A practical approach to software architecture
When designing software for large systems, it’s often easy to know when you have arrived to a good architecture. It feels too simple given the amount of time you spent working on it, yet it solves every problem you throw at it.
I am often asked how to get there, so this post is a deconstruction of my method to design software. For the sake of simplicity, I will assume that the architecture you are building is not a complete greenfield project. Although if it is, I think most of the methods would apply there too.
As you know, I believe in the evolutionary school of software architecture, so my process is iterative. From a high level, I evolve an existing architecture based on whether it solves the problem at hand. As all evolutionary processes, every step has a purpose: environment, fitness function, selection and mutation.
In details, that’s how it goes:
Step 1: catalogue all the requirements that the software needs to address, ranked in rough order of importance.
Step 2: draw the architecture for the existing system. For every requirement listed in step 1, look at the areas that need to change to solve the problem. If the solution to a problem changes a single component, move to the next in the list. If all the major requirements only change a single part of the architecture, the architecture is stable and you are finished.
Step 3: Consider the first requirement that involves changing many parts. Ask yourself which systems are impacted. Describe what concept was missing as a standalone component, but was partially implemented throughout the other systems. At this stage it is useful to consider all the previous iterations of the architecture and see how they solve the problem differently.
Step 4: Gather the behaviour in a single component, and remove it from the others. Some parts will change a lot, and maybe other duplication will start appearing. Split and merge components at will, the goal is to think of the system differently.
Go back to step 2 with this new architecture.
Explanations and gotchas
The first step is actually the most critical part of the process: having an exhaustive list of all the problems is what ensures the fitness of your solution. I have seen countless developers wanting to solve only for the most important part of the problem. They invariably build software that is too brittle, as every new requirement breaks the original paradigm.
Write down every requirement, even the crazy ones that you probably won’t have to support for years. Taking those into account will make the resulting architecture simpler. Simple architectures are often composed of basic building blocks rather than purpose-built components. Complex behaviour should emerge from a combination of basic components instead.

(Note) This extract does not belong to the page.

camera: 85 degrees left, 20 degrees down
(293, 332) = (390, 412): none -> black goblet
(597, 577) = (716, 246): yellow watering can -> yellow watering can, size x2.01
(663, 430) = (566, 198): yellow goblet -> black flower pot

The second step requires a precise understanding of the current or proposed architecture. A whiteboard should be enough to describe the architecture. It holds more than you can keep in your head, but not too much that it’s intractable. With a bit of practice (and several iterations of the loop), you will have integrated the list of requirements in your head. Identifying the brittle areas that a new problem shatters should be a matter of scribbling a different coloured marker on the whiteboard.
In contrast with the global view that step 2 demands, step 3 requires digging into the components; it is much more narrowly focused. Sometimes, existing components have an obvious coupling or mixed behaviour that it is easy to extract. More often the answer lies into the code. This often means reverse engineering the actual behaviour rather than believing the documentation. I found myself many times over believing that a particular module behaved a certain way until I read the code and realized what it was actually doing.
Step 4 is the creative part of the process, and involves mutating the architecture. This is what I feel the slowest at. Don’t be shy, the stuff you can come up with does not need to be better at every step. Backtracking is the norm, not the exception. If for some reason you are stuck, go back to step 2 and tackle another requirement first; this often helps.
When is it done ?
You will know when you are done.
The diagram on your whiteboard is harmonious, and the concepts written on it are roughly at the same level of abstraction.
You are done when every new requirement only causes a localized change in the architecture. When you feel almost ashamed to explain it to a colleague because they will think it’s too simple. The best compliment you can get is “well yeah, it’s kinda obvious” because this means you modelled it in an intuitive way.
This is both simple and hard, and requires a few abilities:
- To keep track of large amounts of information (requirements) in your head.
- To be able to think abstractly, then being able to dive into finer implementation details.
- To be creative with solutions.
And it takes time.
That’s the way I have been approaching software architecture, and it has been working pretty well so far. That said, like every process it should evolve, so I’d love to hear other perspectives on this.